Maybe it would have had something to do with the journey, how frustraiting would it be to be told "If you under-take this trip, you will get to the undying west", yet those that started out to begin with die before they get there and never got to see it?. . . just a thought


----------



## Manwe (Nov 12, 2003)

My decisions are my own!!!


----------



## Inderjit S (Nov 16, 2003)

I wonder. Why didn't he reveal the coming of Men? I think it may be as Nóm says, it was in line with some plan of Eru.

It could have been of course, not to cause any jealousy amongst the Ñoldor who may have felt that the Elves were brought to Aman in order for Men to inherit Middle-Earth, as Melkor spread to the Ñoldor when he was causing unrest between the Finwëans and the Ñoldor in general. Of course whether or not the Ñoldor would believe such a thing is questionable (From Manwë that is) or he may have wished to preserve the secrecy of the second race of the Eruhini. 

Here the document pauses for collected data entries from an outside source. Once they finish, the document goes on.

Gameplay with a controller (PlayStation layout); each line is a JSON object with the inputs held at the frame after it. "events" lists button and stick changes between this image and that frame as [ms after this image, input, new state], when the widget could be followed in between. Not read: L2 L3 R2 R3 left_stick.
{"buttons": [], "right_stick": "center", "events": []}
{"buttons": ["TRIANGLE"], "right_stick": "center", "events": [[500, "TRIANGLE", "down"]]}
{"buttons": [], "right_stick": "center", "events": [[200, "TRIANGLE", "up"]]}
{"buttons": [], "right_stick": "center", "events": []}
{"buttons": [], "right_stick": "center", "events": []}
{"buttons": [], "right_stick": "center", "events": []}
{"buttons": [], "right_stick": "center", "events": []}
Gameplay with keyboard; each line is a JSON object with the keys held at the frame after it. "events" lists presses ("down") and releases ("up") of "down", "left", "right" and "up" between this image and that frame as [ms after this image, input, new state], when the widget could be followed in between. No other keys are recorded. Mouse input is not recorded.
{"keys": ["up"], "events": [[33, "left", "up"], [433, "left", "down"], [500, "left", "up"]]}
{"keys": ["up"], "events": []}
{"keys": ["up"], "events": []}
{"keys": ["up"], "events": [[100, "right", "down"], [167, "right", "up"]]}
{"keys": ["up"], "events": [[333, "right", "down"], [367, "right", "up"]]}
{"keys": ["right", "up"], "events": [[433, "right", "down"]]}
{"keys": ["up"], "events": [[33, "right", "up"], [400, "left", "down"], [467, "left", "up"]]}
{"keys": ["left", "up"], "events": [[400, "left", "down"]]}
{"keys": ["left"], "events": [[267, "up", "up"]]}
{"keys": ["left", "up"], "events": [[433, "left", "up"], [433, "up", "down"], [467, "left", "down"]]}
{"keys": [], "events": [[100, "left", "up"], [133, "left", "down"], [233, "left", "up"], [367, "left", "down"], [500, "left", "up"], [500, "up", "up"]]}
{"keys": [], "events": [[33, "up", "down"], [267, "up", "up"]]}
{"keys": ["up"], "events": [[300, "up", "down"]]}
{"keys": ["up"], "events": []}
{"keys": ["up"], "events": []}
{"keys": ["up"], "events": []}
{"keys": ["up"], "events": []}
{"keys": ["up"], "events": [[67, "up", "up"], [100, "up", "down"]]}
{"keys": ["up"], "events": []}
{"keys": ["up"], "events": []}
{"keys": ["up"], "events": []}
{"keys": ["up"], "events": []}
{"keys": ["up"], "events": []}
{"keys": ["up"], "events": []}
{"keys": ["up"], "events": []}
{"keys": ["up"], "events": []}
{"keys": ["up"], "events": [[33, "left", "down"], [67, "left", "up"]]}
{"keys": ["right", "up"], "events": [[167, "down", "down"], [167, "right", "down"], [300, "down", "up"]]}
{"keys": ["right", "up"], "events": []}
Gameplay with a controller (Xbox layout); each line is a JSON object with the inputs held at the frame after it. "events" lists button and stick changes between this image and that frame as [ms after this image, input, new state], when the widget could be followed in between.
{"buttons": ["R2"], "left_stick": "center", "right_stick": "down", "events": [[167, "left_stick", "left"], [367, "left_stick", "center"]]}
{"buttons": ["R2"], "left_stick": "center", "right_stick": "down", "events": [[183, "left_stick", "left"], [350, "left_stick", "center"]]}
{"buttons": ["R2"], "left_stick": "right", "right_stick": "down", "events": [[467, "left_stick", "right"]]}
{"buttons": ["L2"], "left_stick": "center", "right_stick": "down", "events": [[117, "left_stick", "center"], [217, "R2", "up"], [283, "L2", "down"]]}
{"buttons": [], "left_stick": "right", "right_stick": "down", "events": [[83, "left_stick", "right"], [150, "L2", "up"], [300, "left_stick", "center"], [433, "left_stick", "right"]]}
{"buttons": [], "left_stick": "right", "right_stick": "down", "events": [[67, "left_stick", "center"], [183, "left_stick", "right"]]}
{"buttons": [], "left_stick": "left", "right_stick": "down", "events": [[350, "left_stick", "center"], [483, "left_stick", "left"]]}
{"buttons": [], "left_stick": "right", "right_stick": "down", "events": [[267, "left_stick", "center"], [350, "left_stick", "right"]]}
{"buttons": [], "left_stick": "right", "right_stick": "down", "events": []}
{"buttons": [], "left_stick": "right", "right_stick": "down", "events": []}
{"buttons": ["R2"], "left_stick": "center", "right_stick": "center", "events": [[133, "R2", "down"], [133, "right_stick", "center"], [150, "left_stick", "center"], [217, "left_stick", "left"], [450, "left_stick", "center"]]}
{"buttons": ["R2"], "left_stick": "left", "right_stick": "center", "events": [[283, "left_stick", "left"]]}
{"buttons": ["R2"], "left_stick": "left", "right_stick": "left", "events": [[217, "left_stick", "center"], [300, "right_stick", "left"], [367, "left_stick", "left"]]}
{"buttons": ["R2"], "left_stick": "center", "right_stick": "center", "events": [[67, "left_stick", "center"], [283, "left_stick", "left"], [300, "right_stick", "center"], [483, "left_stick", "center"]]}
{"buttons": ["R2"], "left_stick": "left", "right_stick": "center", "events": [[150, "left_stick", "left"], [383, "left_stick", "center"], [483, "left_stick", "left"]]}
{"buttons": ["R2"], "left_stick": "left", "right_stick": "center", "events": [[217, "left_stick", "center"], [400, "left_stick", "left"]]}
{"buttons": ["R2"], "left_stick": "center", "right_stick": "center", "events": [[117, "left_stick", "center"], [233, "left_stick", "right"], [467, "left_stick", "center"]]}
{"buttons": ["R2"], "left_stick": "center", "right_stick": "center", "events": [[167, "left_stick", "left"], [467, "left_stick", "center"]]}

> Unless he thought the elves would try to go meet when when they first wake up... which was probably a no-no by Iluvatar.



Indeed. He may have tried to preserve the sanctity and secrecy of Men, in their first few years if ignorance in which they must discover some things by themselves and learn to take care of themselves. We don't know when they actually met any Elves, but they seem to have had some communications with Avari, though some Avari shunned them, some were friendly, friendship initially born out of curiosity maybe.

But then again in Tolkien's alteration of the mythology, Men awoke not long after Elves. (Though of course the statement from the _Published Silmarillion_ most likely taken from _Annals of Aman_ or _LQ II_ (HoME 10) would have pre-dated this. The essays from which I get some of my information, such as the _Athrabeth Finrod ah Andreth_ (HoME 10), _Quendi and Eldar_ (HoME 11), and _Of Dwarves and Men_ (HoME 12) were written in context that Men awoke soon after the Elves, not with the rising of the Sun and Moon. 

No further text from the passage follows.